O mon esprit, suspends en toi le vol du temps demande sagement le sage, pensant qu'il s'agit tout simplement d'oublier le temps pour qu'il suspende en nous, son vol.
Si la notion de « temps » est indissociablement attachée à la matière, au mouvement, à l'univers (donc à notre réalité phénoménologique) rien n'est plus incertain que sa réalité.
Tout d'abord, la temporalité, telle qu'on l'utilise couramment pour organiser notre monde, est une valeur apprise. L'enfant doit même faire un effort pour pouvoir l'assimiler.
Ensuite, le fractionnement de la durée, ne semble utile qu'à l'homme.

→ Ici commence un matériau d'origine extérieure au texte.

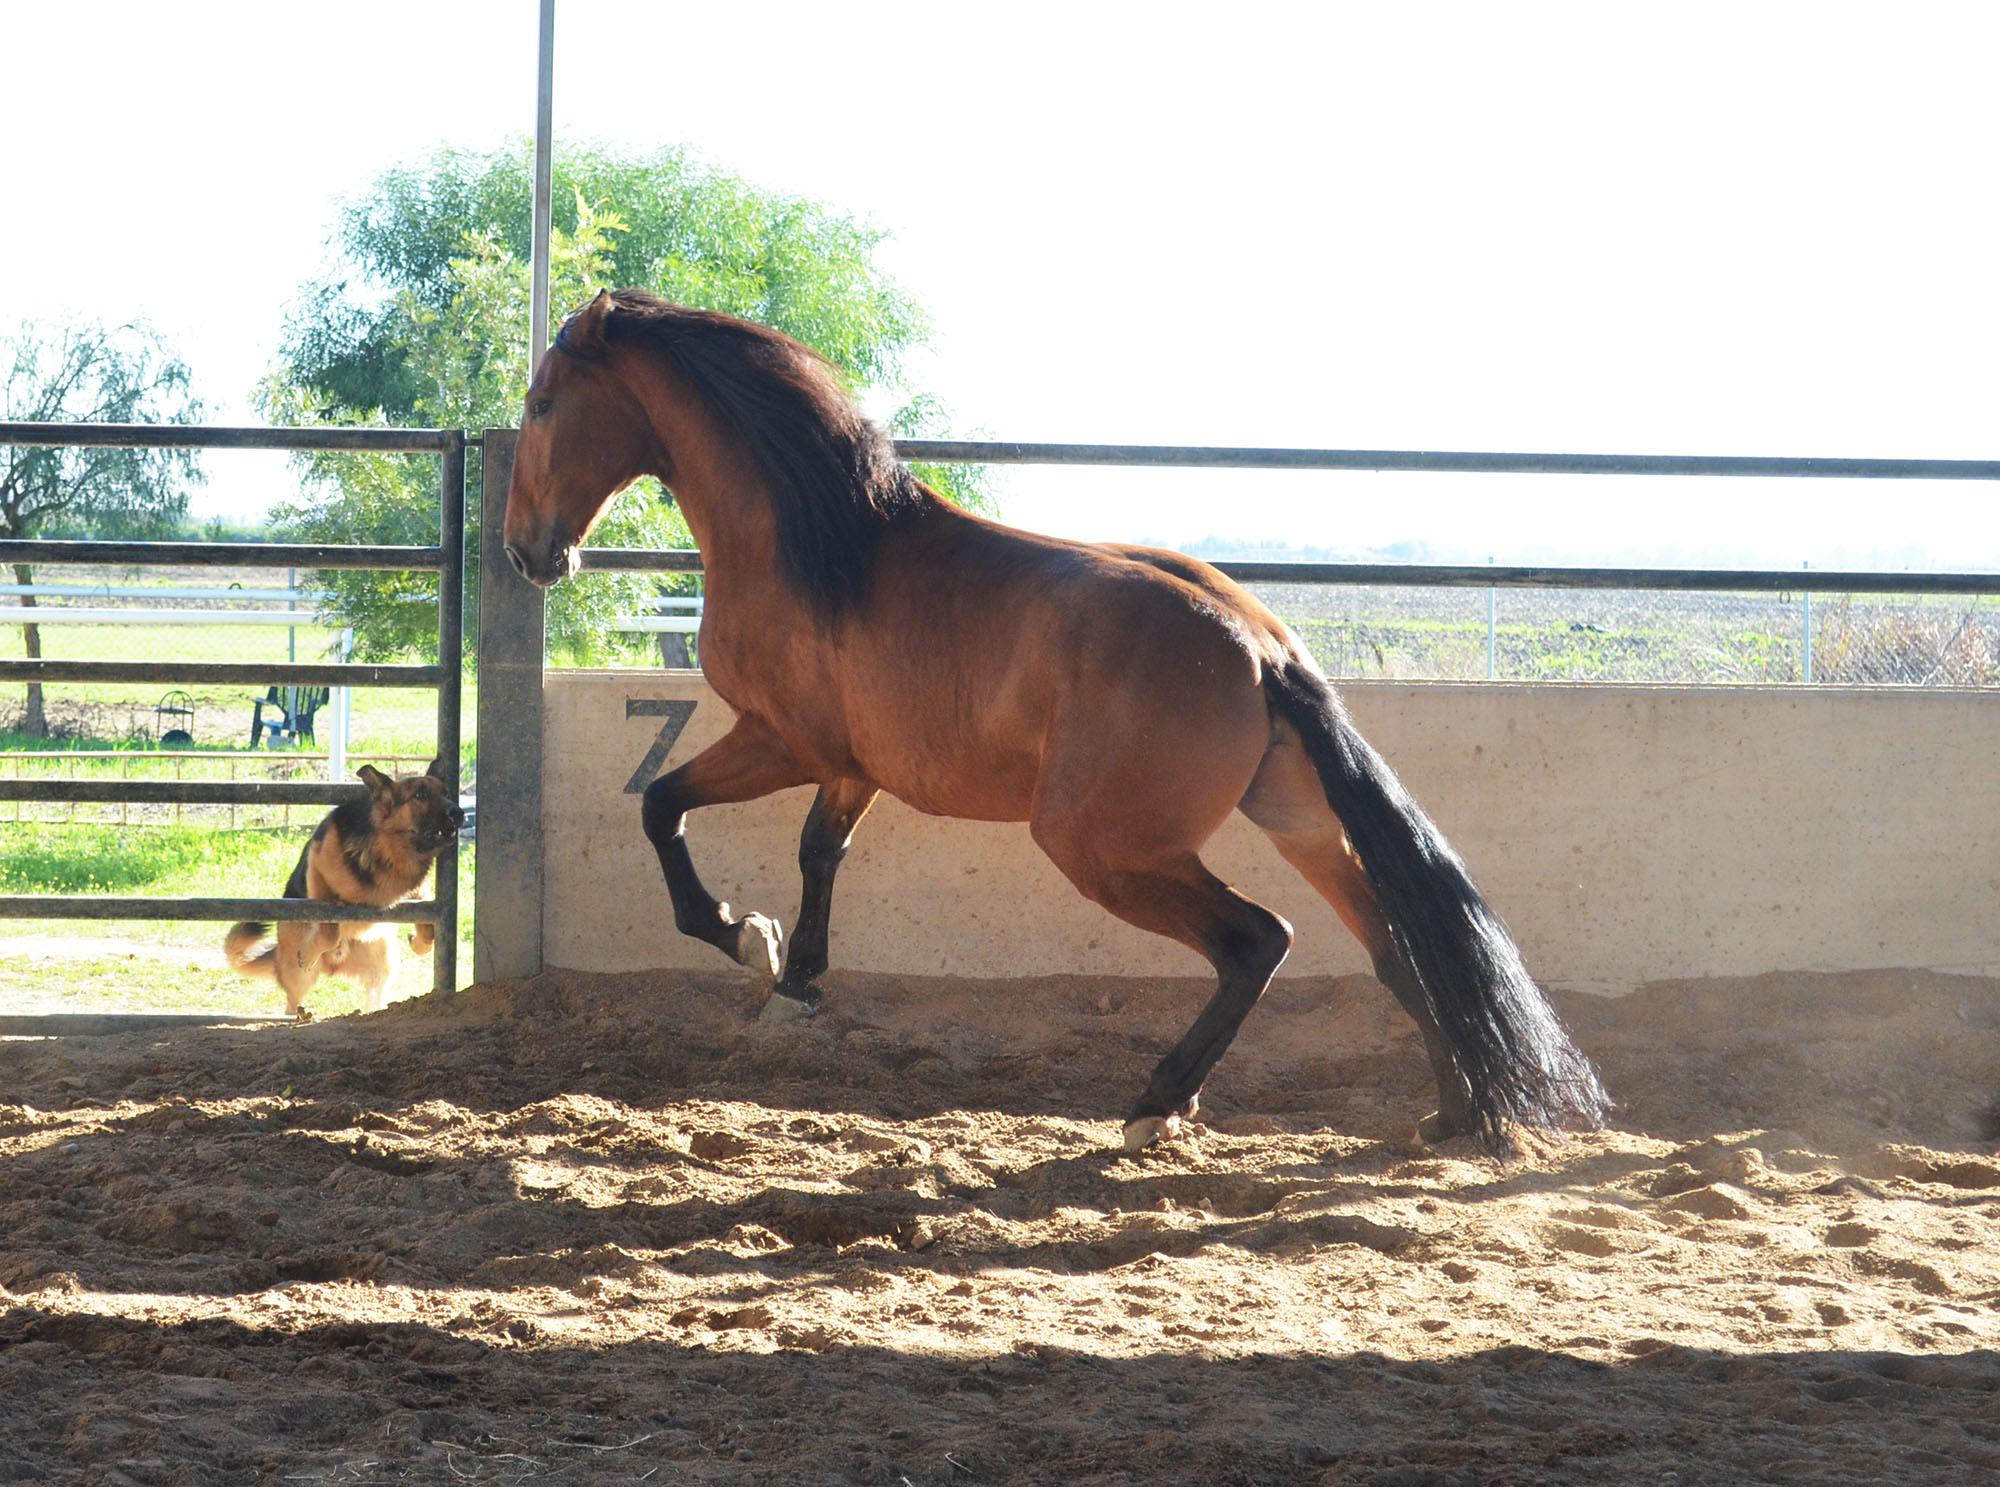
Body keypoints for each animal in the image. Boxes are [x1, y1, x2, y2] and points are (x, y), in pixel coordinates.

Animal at [225, 759, 462, 1015]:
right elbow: (329, 931)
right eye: (420, 795)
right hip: (298, 976)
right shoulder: (317, 866)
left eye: (447, 793)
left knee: (375, 997)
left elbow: (428, 927)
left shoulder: (417, 892)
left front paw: (419, 943)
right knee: (293, 1001)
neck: (386, 848)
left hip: (381, 968)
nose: (459, 813)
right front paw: (309, 953)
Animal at [504, 287, 1608, 1151]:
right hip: (1295, 818)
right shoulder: (854, 765)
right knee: (1398, 950)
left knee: (1259, 940)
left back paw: (1157, 1102)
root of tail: (1262, 647)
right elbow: (821, 852)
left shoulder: (780, 738)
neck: (823, 550)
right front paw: (798, 979)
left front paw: (746, 938)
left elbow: (661, 805)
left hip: (1098, 843)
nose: (527, 551)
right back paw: (1454, 1117)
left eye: (543, 400)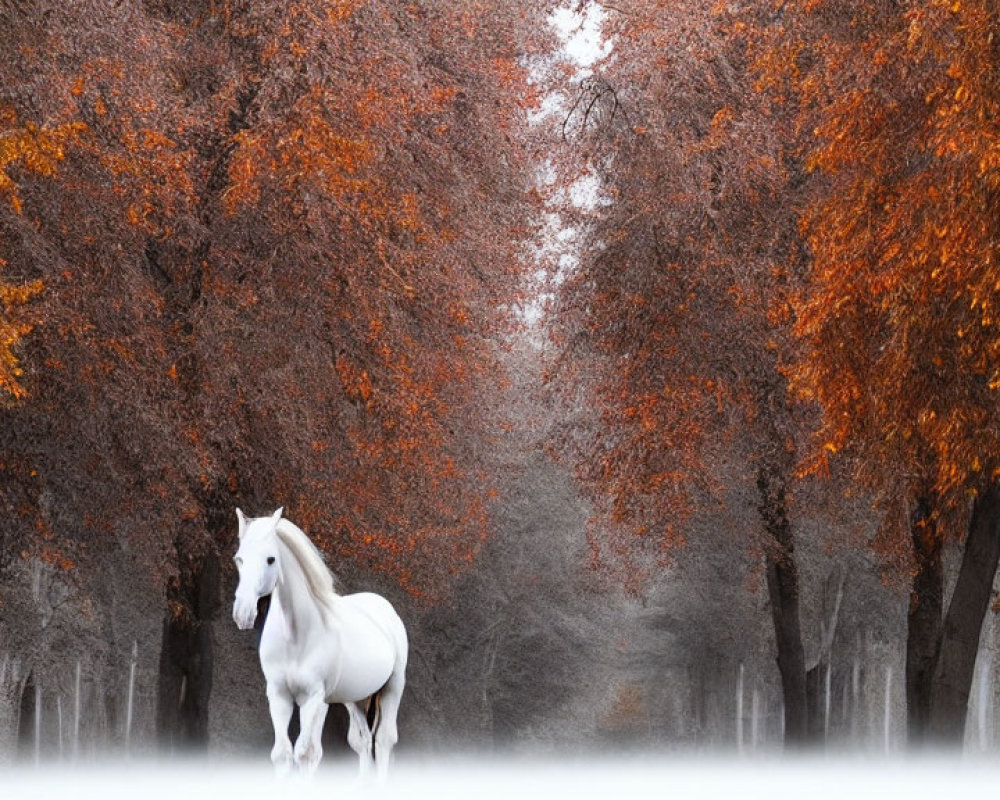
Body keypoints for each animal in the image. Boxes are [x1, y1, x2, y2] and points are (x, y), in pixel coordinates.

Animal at [232, 510, 408, 780]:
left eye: (271, 559)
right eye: (239, 559)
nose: (243, 613)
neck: (296, 638)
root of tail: (384, 606)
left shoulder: (313, 697)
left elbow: (305, 753)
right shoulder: (278, 695)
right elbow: (282, 754)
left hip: (393, 687)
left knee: (384, 740)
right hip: (355, 698)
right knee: (363, 741)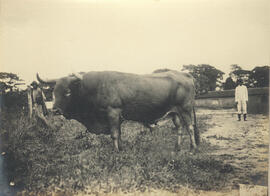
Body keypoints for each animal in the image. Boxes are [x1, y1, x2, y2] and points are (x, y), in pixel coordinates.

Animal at [37, 69, 199, 152]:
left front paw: (115, 152)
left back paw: (193, 148)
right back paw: (177, 148)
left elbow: (114, 134)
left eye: (68, 92)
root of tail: (185, 74)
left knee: (190, 127)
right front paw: (121, 149)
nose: (55, 110)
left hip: (185, 109)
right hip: (174, 112)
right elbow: (119, 134)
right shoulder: (117, 117)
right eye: (53, 92)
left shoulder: (113, 113)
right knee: (179, 128)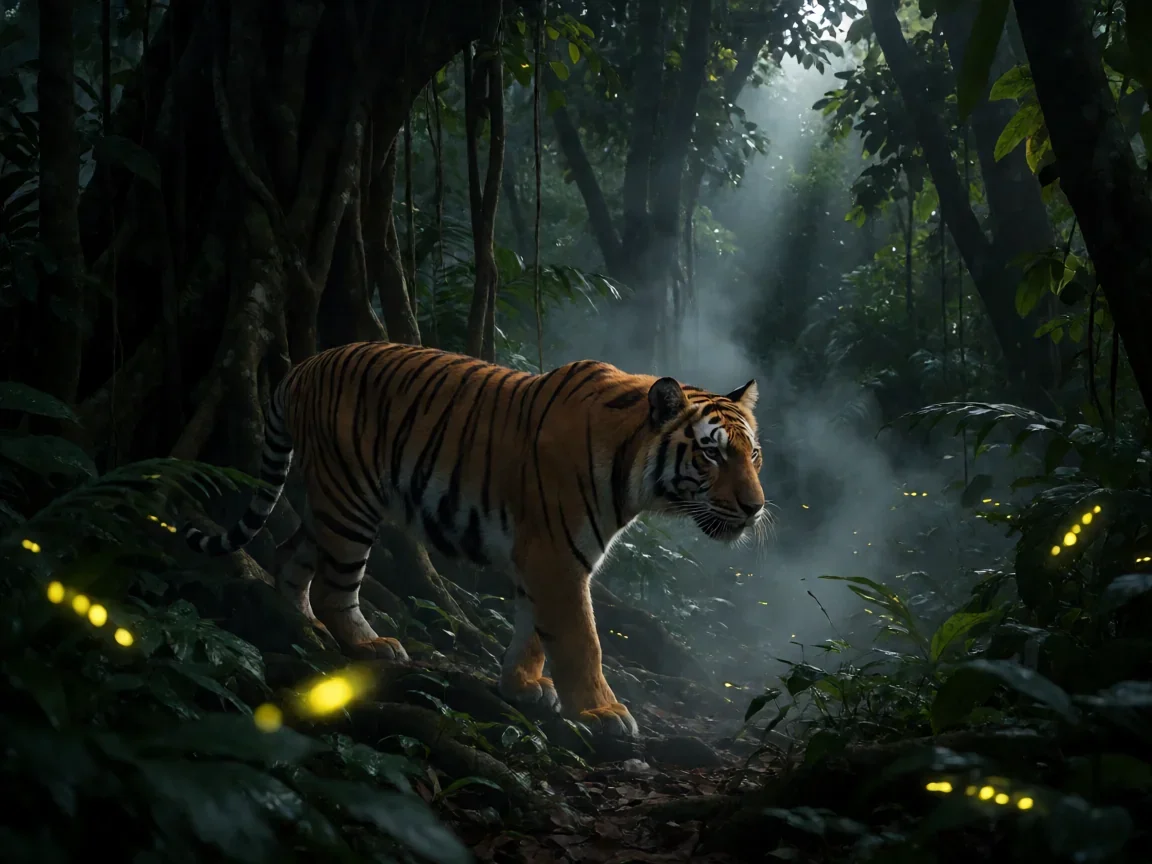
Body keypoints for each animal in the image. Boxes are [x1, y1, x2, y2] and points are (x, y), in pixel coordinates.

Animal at [185, 342, 767, 737]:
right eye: (712, 453)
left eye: (753, 455)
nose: (756, 507)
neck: (634, 475)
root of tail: (303, 365)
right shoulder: (557, 556)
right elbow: (581, 639)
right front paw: (603, 711)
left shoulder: (546, 557)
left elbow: (533, 631)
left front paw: (523, 687)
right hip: (350, 500)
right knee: (336, 586)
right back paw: (368, 643)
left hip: (330, 502)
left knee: (291, 555)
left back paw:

Même si la plupart des facultés cérébrales nécessaires à son existence (la mémoire, l'anticipation, l'observation des rythmes) sont présentes dans l'esprit des autres espèces, être « conscient » du temps, me semble être une spécificité typiquement humaine. En tout cas, rares sont les chimpanzés à arborer fièrement dans la nature, une Rolex à leur velu poigné.
Minute, seconds, heure, jour, siècle
Découper le temps en minute, en heure, en jour, en mois en année où en ère, est une spécialité humaine, fondamentale pour l'évolution de notre espèce et pour son progrès. Il s'agit là d'un des plus formidables instruments découvert par l'homme pour élaborer son monde.
Cette trouvaille humaine est fondamentale pour développer et organiser notre monde. Non seulement ce concept accompagne en permanence l'évolution technique, sociale, pratique de l'humanité, non seulement il est fondamental pour la science et pour les diverses des explications de la création de notre univers, mais le concept de temps à engendrer l'idée « d'intemporel » et « d'éternel ».
Autrement dit, l'idée de temps était fondamentale pour donner naissance au concept de « dieu » et « d'au-delà ».
Le temps caractérise donc « l'humanité constructrice » et spirituelle.